Fred Herko (1936-1964) was a central figure in New York’s downtown avant-garde. A musical prodigy, he studied piano at the Juilliard School of Music before switching to ballet at the age of twenty. In 1956 he won a scholarship to study at American Ballet Theatre School and within a few years was dancing with established choreographers including John Butler, Katherine Litz, Buzz Miller, Glen Tetley and James Waring. He was a founding member of Judson Dance Theater, presenting six of his own works in the group’s concerts between 1962 and 1964 and dancing in works by Al Hansen, Deborah Hay, Arlene Rothlein and Elaine Summers. He was a co-founder of the New York Poets Theatre, which staged one-act plays by poets and provided a podium for happenings by Ray Johnson, Allan Kaprow and Robert Whitman; dances by Yvonne Rainer and Trisha Brown; music by La Monte Young, John Herbert McDowell and Philip Corner; and films by Brian De Palma, Stan VanDerBeek and Andy Warhol. Herko starred in seven of Warhol’s earliest cinematic experiments in 1963, including Jill and Freddy Dancing, Rollerskate/Dance Movie and Salome and Delilah. His untimely death in 1964, at the age of 28, robbed New York’s underground scene of one of its most exuberant and versatile performers who was equally at home performing Comb Music by Fluxus composer George Brecht or camping it up in Rosalyn Drexler’s musical comedy Home Movies.

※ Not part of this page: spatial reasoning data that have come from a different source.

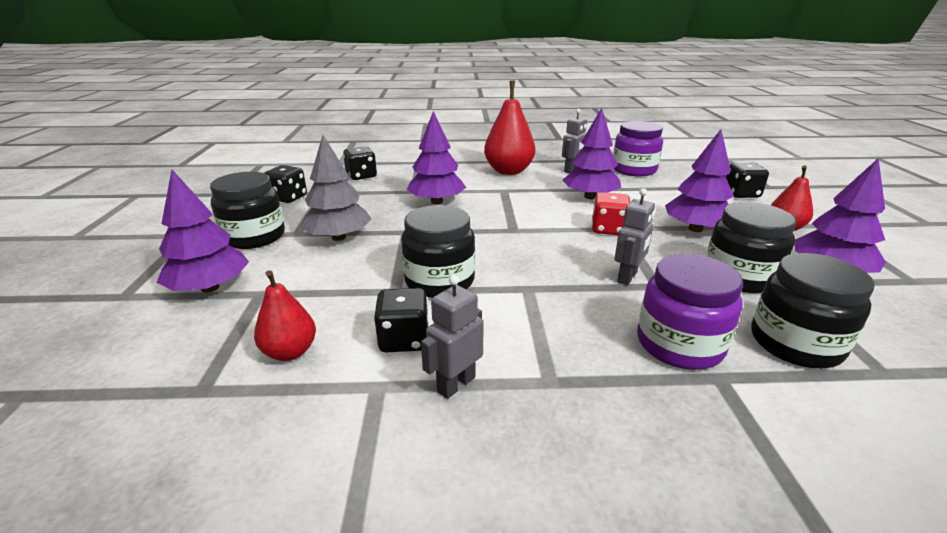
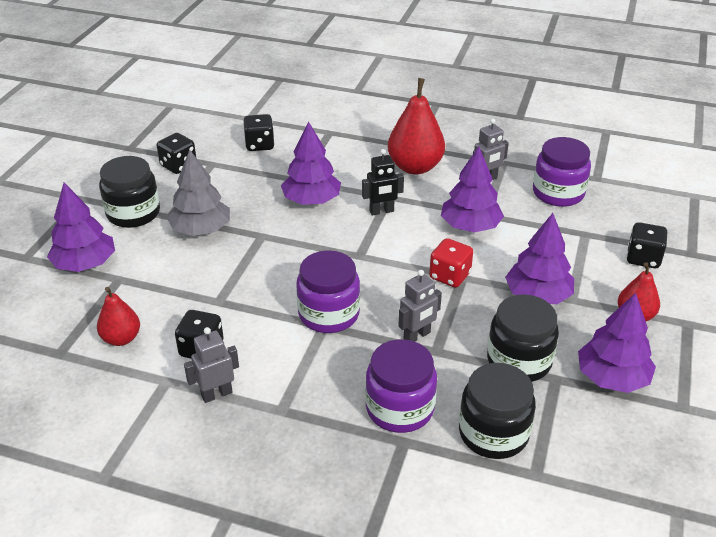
camera: 20 degrees right, 10 degrees up
black jar [401,205,475,298] -> none
none -> purple jar [296,250,360,333]
none -> black robot [362,149,404,216]

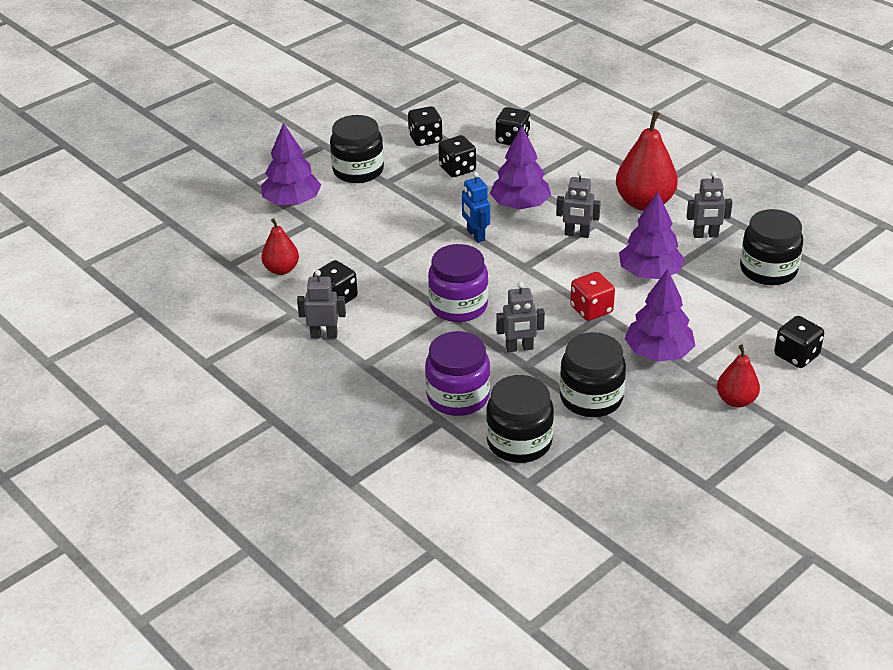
camera: 30 degrees right, 0 degrees up
grey tree [167,149,230,236] -> none
black robot [362,149,404,216] -> grey robot [556,171,601,238]
purple jar [533,137,591,207] -> black jar [740,209,803,285]
purple tree [578,293,656,393] -> none
none -> black dice [438,135,476,177]
none -> blue robot [462,172,490,243]

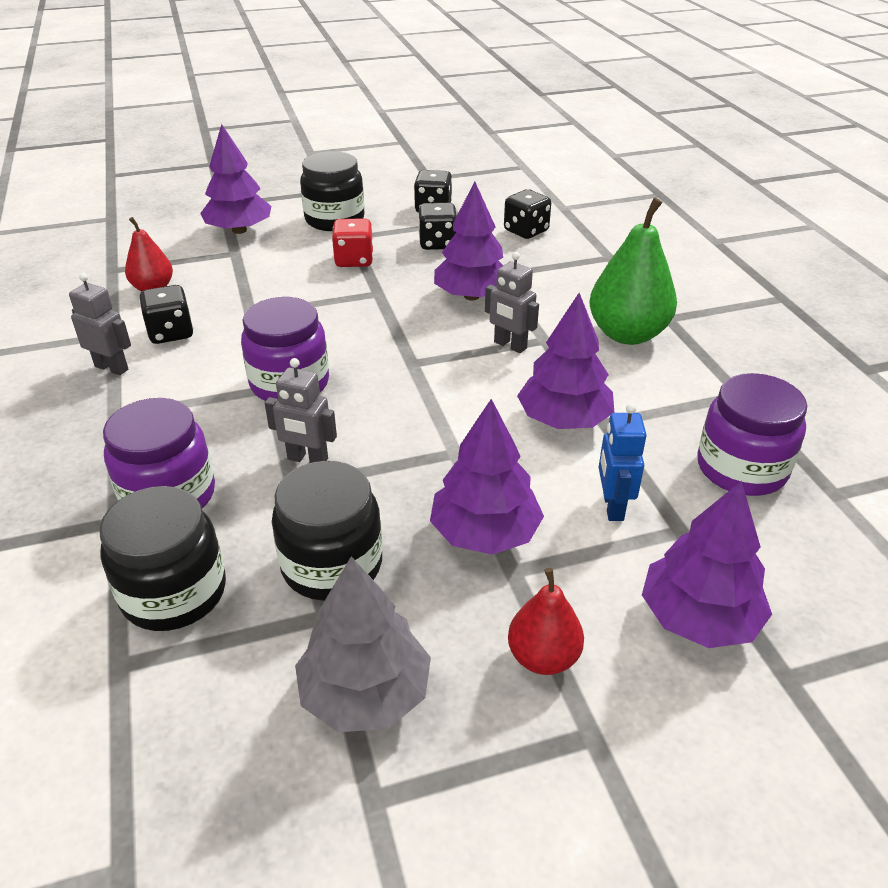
camera: 25 degrees right, 0 degrees up
blue robot [462,172,490,243] -> blue robot moved to [599,403,647,521]
red dice [570,272,615,321] -> red dice moved to [332,218,373,267]
red pear [616,111,678,211] -> green pear [589,198,677,345]
grey robot [687,171,733,238] -> none
black jar [740,209,803,285] -> purple jar [698,373,807,496]
black dice [774,316,824,368] -> purple tree [642,481,772,648]
none -> grey tree [295,556,431,732]

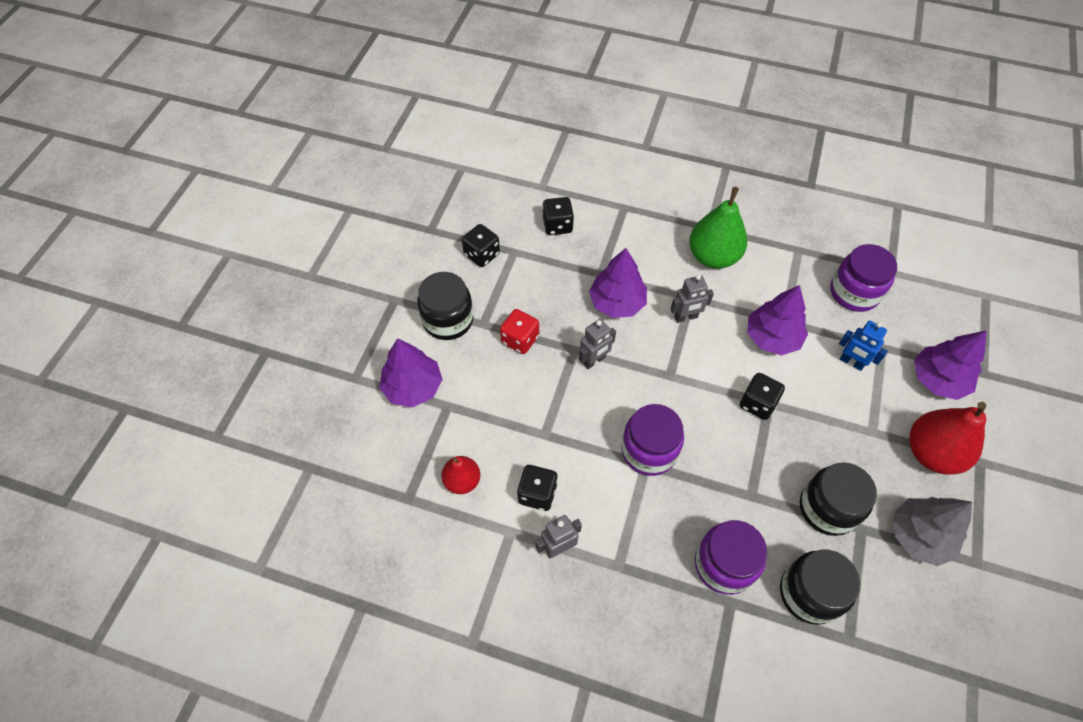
camera: 55 degrees left, 20 degrees up
grey robot [265,358,337,463] -> grey robot moved to [579,319,616,369]
black dice [419,203,457,250] -> black dice moved to [740,373,785,420]
purple tree [430,399,544,555] -> none
red pear [508,568,584,675] -> red pear [909,402,986,475], size x1.72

“Freddy was always conceived as an off-site project because it requires a larger performance area than what we can offer at the Fountain,” explains Lawlor’s co-artistic director, Stephen Sachs, who is an alumnus of the LACC Theatre Academy. “In addition to sharing their remarkable facility, this collaboration gives Academy students the opportunity to work with professional actors and designers, and it gives us the chance to mentor young people who will become theater artists of tomorrow.”